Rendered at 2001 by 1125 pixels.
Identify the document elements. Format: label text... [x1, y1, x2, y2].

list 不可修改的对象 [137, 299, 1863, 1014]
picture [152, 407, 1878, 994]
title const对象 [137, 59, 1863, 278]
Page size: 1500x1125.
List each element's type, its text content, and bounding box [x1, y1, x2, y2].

...

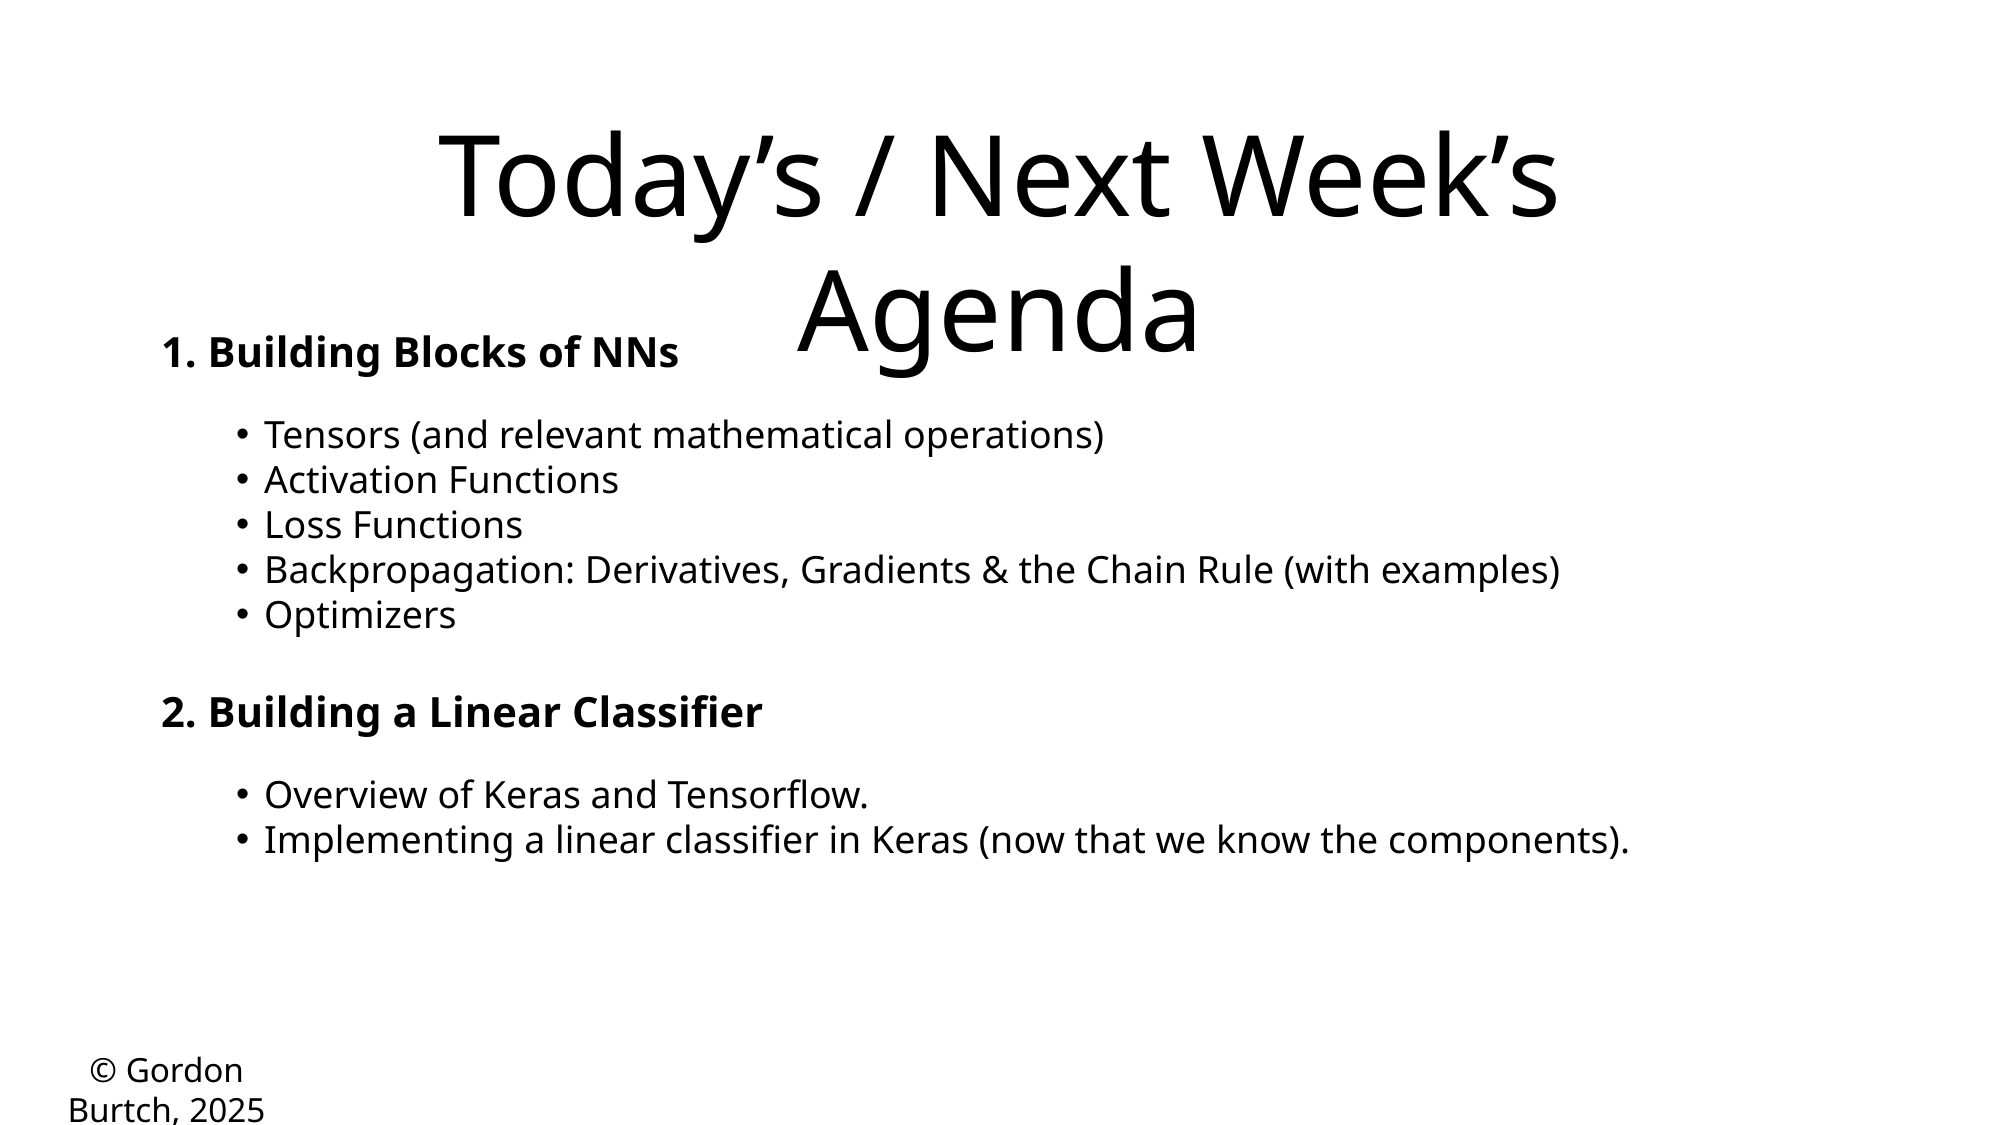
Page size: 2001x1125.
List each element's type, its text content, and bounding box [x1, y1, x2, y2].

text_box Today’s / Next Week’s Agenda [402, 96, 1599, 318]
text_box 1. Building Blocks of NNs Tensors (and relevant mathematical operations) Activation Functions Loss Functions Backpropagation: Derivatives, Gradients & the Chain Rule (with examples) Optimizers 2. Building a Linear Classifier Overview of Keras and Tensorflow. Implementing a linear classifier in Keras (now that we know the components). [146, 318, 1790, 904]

**Exercise aim:** Each line that includes "Page" counts once; state how many such lines the listing has, with no other words.

**Output of the exercise:** 2